SMN2 genini SMN1’den ayıran en önemli özellik 7. eksonun 6. pozisyonundaki sitozinin timine dönüşmesidir. Bu durumda SMN2 geninden üretilen pre-mRNA’da alternatif işlenme sırasında büyük ölçüde ekson 7 atlaması görülür. Dolayısıyla SMN2 geninden %80-90 oranında ekson 7 içermeyen kısaltılmış SMNΔ7 proteini oluşur; ancak bu protein işlevsiz bir proteindir, sentez sonrası kısa sürede yıkılır. SMN2 geninden %10 oranında da sağlıklı işlenme sonucu tam uzunlukta SMN proteini sentezlenir, bu nedenle hastalığın farklı klinik formlarını belirleyen SMN2 geninin kopya sayısıdır. SMN2’nin kopya sayısı arttıkça hastalık kliniği iyileşmektedir. SMA tip I’de yaklaşık %9, tip II’de yaklaşık %14, tip III’te ise %18 oranında SMN proteini bulunur. Bir hücrede yaklaşık %23 oranında SMN proteini olması motor nöron ölümünü durdurmaya yetmektedir.

SMN proteininin motor nöron devamlılığında elzem olması nedeniyle hücresel işlevlerini bilmek önem taşımaktadır. SMN; 38 kDa’lık, evrim sürecinde korunmuş, tüm hücrelerde bulunan bir housekeeping proteindir. Hem çekirdek hem de sitoplazmada bulunan SMN’in en fazla görüldüğü hücαr em otor nöronlarıdır. SMN proteini çekirdekte mRNA işlenmenin gerçekleştiği Cajal cisimciği olarak da bilinen “gem” yapılarında yer almaktadır. SMN proteini snRNAlar ve serin-arjininden zengin SR proteinleriyle heteromerik ribonükleoprotein kompleksi oluşturarak işlenmede görev alır

SMN proteininin RNA metabolizması dışında da etkilerinin olabileceği hücre iskelet proteinleriyle etkileşiminin gösterilmesi sonucunda ortaya çıkmıştır (5). SMN hnRNP molekülleri aracılığıylaβ -aktine bağlanmakta ve onun taşınmasında rol almaktadır. Ayrıca nöronlarda akson ucu ve dendritlerde de SMN proteini tanımlanmıştır. SMN’in akson dallanma noktalarında bulunması nörit uzaması ve aksonogenezde rolü olduğu fikrini doğurmuştur (6). SMN mutant nöronlarda akson uçları küntleşmekte, akson tepeciklerinde küçülme saptanmaktadır (7). Bütün bu etkiler, SMN eksikliğinde motor nöronlarda görülen hücreye özgü hasar bulgularıdır.

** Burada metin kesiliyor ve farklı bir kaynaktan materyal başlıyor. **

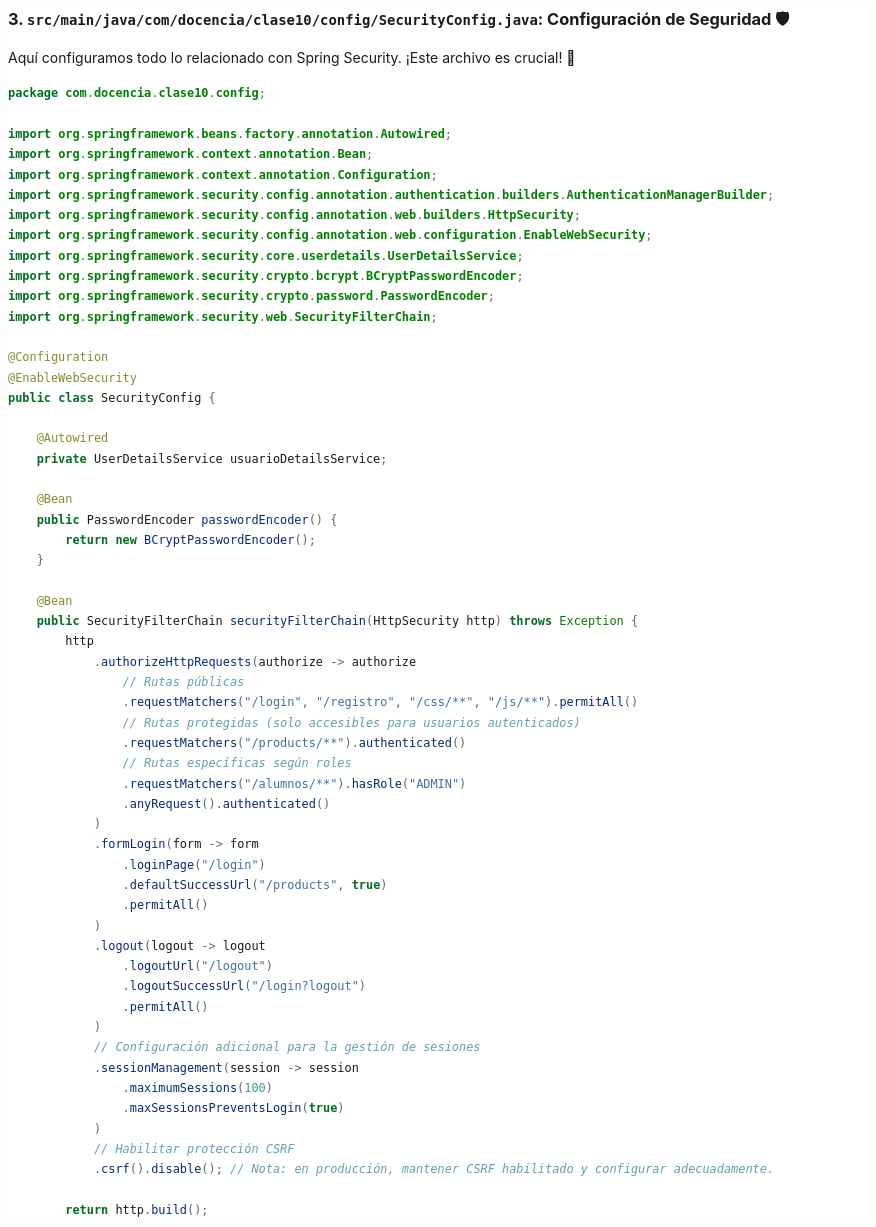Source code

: ### 3. `src/main/java/com/docencia/clase10/config/SecurityConfig.java`: Configuración de Seguridad 🛡️
Aquí configuramos todo lo relacionado con Spring Security.  ¡Este archivo es crucial! 🔑

```java
package com.docencia.clase10.config;

import org.springframework.beans.factory.annotation.Autowired;
import org.springframework.context.annotation.Bean;
import org.springframework.context.annotation.Configuration;
import org.springframework.security.config.annotation.authentication.builders.AuthenticationManagerBuilder;
import org.springframework.security.config.annotation.web.builders.HttpSecurity;
import org.springframework.security.config.annotation.web.configuration.EnableWebSecurity;
import org.springframework.security.core.userdetails.UserDetailsService;
import org.springframework.security.crypto.bcrypt.BCryptPasswordEncoder;
import org.springframework.security.crypto.password.PasswordEncoder;
import org.springframework.security.web.SecurityFilterChain;

@Configuration
@EnableWebSecurity
public class SecurityConfig {

    @Autowired
    private UserDetailsService usuarioDetailsService;
    
    @Bean
    public PasswordEncoder passwordEncoder() {
        return new BCryptPasswordEncoder();
    }
    
    @Bean
    public SecurityFilterChain securityFilterChain(HttpSecurity http) throws Exception {
        http
            .authorizeHttpRequests(authorize -> authorize
                // Rutas públicas
                .requestMatchers("/login", "/registro", "/css/**", "/js/**").permitAll()
                // Rutas protegidas (solo accesibles para usuarios autenticados)
                .requestMatchers("/products/**").authenticated()
                // Rutas específicas según roles
                .requestMatchers("/alumnos/**").hasRole("ADMIN")
                .anyRequest().authenticated()
            )
            .formLogin(form -> form
                .loginPage("/login")
                .defaultSuccessUrl("/products", true)
                .permitAll()
            )
            .logout(logout -> logout
                .logoutUrl("/logout")
                .logoutSuccessUrl("/login?logout")
                .permitAll()
            )
            // Configuración adicional para la gestión de sesiones
            .sessionManagement(session -> session
                .maximumSessions(100)
                .maxSessionsPreventsLogin(true)
            )
            // Habilitar protección CSRF
            .csrf().disable(); // Nota: en producción, mantener CSRF habilitado y configurar adecuadamente.
        
        return http.build();
```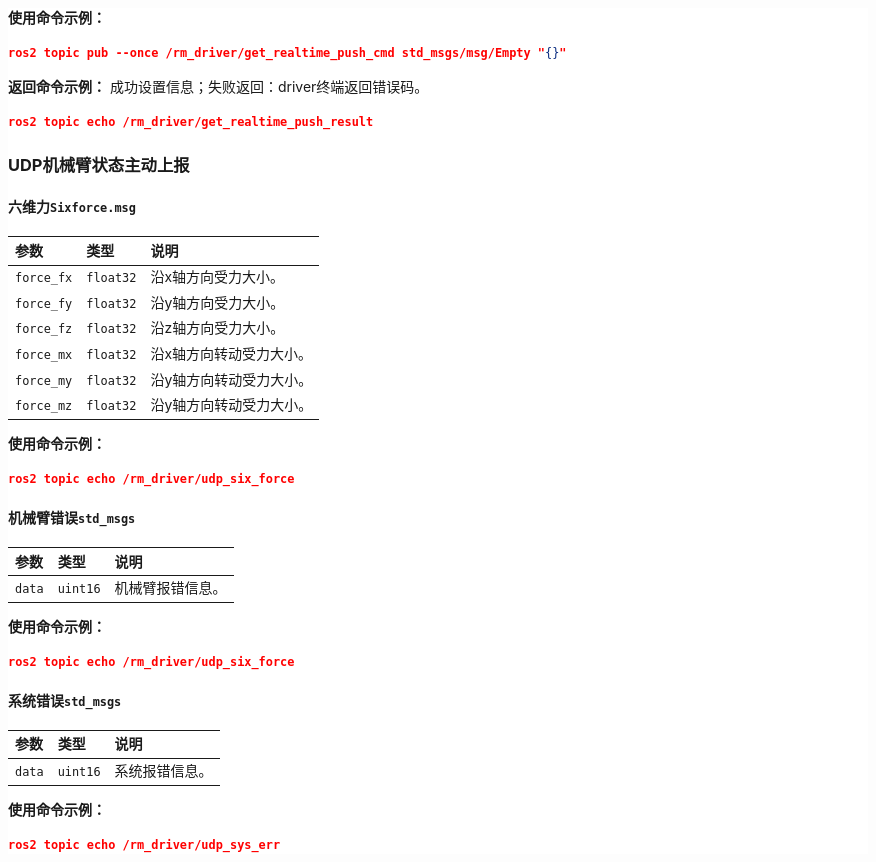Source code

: **使用命令示例：**

```json
ros2 topic pub --once /rm_driver/get_realtime_push_cmd std_msgs/msg/Empty "{}"
```

**返回命令示例：**
成功设置信息；失败返回：driver终端返回错误码。

```json
ros2 topic echo /rm_driver/get_realtime_push_result
```

### UDP机械臂状态主动上报

#### 六维力`Sixforce.msg`

| 参数   | 类型 | 说明 |
|:--|:---|:----|
|`force_fx`|   `float32`   | 沿x轴方向受力大小。          |
|`force_fy`|   `float32`   | 沿y轴方向受力大小。          |
|`force_fz`|   `float32`   | 沿z轴方向受力大小。          |
|`force_mx`|   `float32`   | 沿x轴方向转动受力大小。          |
|`force_my`|   `float32`   | 沿y轴方向转动受力大小。          |
|`force_mz`|   `float32`   | 沿y轴方向转动受力大小。          |

**使用命令示例：**

```json
ros2 topic echo /rm_driver/udp_six_force
```

#### 机械臂错误`std_msgs`

| 参数   | 类型 | 说明 |
|:--|:---|:----|
|`data`|   `uint16`   | 机械臂报错信息。          |

**使用命令示例：**

```json
ros2 topic echo /rm_driver/udp_six_force
```

#### 系统错误`std_msgs`

| 参数   | 类型 | 说明 |
|:--|:---|:----|
|`data`|   `uint16`   | 系统报错信息。          |

**使用命令示例：**

```json
ros2 topic echo /rm_driver/udp_sys_err
```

SMN proteini her ne kadar tüm hücrelerde yaygın olarak bulunan bir protein olsa da SMA hastalarında hasar hücreye özgü bir biçimde ortaya çıkmakta özellikle motor nöronlar zarar görmektedir. Yaygın bulunan bir housekeeping proteinin eksikliğinin nasıl böyle özgül bir hasar yarattığı merak konusudur. Bu hastalarda dikkat çekici olarak SMN eksikliğinin yarattığı hasar yavaş yavaş ortaya çıkmakta, hastalık kliniği yavaş ve ilerleyici olarak seyretmektedir. Bu nedenle bir nörodejeneratif hastalık olan SMA’nın gelişiminde, farklı mekanizmaların etkileşiminin birikici rolü sonucunda, seçilmiş motor nöron hasarının gerçekleşebileceği düşünülmüştür. Hasarı yaratan ve hastalığın oluşumuna neden olan aday mekanizmaların başında diğer nörodejeneratif hastalıklarda da olduğu gibi oksidatif stresin olabileceği öne sürülmüştür.